MANY HAVE COVID IMMUNITY, BUT SUFFER FROM LOCKDOWNS
By MARTHA CARVER, RN
An open letter to Acting Mayor Austin Quinn-Davidson,
Do not shut down our city for the month of December. This will have devastating effects on our community, which has suffered enough. This is an irresponsible move and I am asking for your resignation as acting mayor. Step aside and let someone else be in charge of Anchorage.
The CDC, American Nurses Association, and individual nurses have been asking the public to stay home due to COVID.
They key word is ask. I am a nurse and as a profession, we respect an individual’s right to autonomy. It is so important a concept, that it is included in the American Nurses Association Code of Ethics because sometimes patients do not follow our recommendations. The healthcare provider informs them of the benefits, risks, and alternatives to treatments, and then needs to respect their decision. That is their right.
Years ago, I provided care for a patient who had a low hemoglobin and needed a blood transfusion. She refused since she was a Jehovah’s Witness adherent, and although we knew she needed the transfusion, we respected her decision. There are times when patients leave the hospital against medical advice. We may not agree with their choice, but we have to honor it.
Likewise, the government must respect the individual’s right to make his or her own decisions, even if the person makes the wrong decisions. And who is to say what is wrong for them? As many people in Anchorage have recovered from COVID-19, should you make laws to limit their rights when they can no longer get COVID or infect others?
People can wear masks without an ordinance commanding them to do so. People can stay home when they are experiencing symptoms or had contact with a COVID-19-positive individual, regardless of a municipal ordinance. You should not compound our economic disaster by placing any further restrictions on businesses. And yet, not only have you decided to restrict businesses, but you have chosen to extend the restrictions into our private homes. That is a mistake. You should have faith the residents of Anchorage. Trust the public to do what is right.
It is time to weigh the negative effects of mandates against the threat of Covid. The World Health Organization is now requesting leaders to end lockdowns.
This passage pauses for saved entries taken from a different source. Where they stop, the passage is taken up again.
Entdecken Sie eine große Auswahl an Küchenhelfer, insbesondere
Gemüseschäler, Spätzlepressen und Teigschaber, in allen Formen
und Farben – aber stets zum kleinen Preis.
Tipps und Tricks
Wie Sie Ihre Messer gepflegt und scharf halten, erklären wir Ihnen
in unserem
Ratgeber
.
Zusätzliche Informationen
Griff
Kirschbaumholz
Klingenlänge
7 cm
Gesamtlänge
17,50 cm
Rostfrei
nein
According to MSN.com, “In the United States, lockdowns have been tied to increase thoughts of suicide from children, a surge in drug overdoses, an uptick in domestic violence, and a study conducted in May concluded that stress and anxiety from lockdowns could destroy seven times the years of life the lockdowns potentially save.” Seven times the years of life that the shutdown would potentially save! This is significant and demonstrates the negative effects of restrictions.
I have heard the argument that it is reckless to end the mandates when the number of cases is high, but I argue it is reckless to continue the mandates.
Leaders must balance the risk of COVID, which is minimal, as many people are asymptomatic, treatments are available, and has a low mortality rate, against the other public health problems of anxiety, substance abuse, domestic violence, child abuse, sex trafficking, and depression.
When you take the time to assess the full magnitude of the problem rather than just looking at one piece, then it is easy to see the solution is to allow the public their freedoms and end lockdowns.
My mother grew up in German-occupied Yugoslavia. She was told by the government that she could not do many things either. She had to make sure she carried her paperwork.
Yet as a 12-year-old girl, she would ride her bike to bring food to the local troops hiding from the German soldiers. She told me if the Germans found out what she was doing, they would have killed her. It would have been safer for her to stay home, yet she chose not to. If she was still alive, she would not like being told that she could not celebrate Christmas with her family.
Our Municipality’s actions are similar to the restrictions my mom experienced when growing up during the middle of World War II. Please change your mind on these restrictions. Open Anchorage.
Martha Carver started her nursing career in the Air Force. She has worked for many years in med/surg nursing in various states. She moved to Alaska ten years ago and taught at the University of Alaska Anchorage School of Nursing. She is not working as a nurse presently and writes in her personal capacity.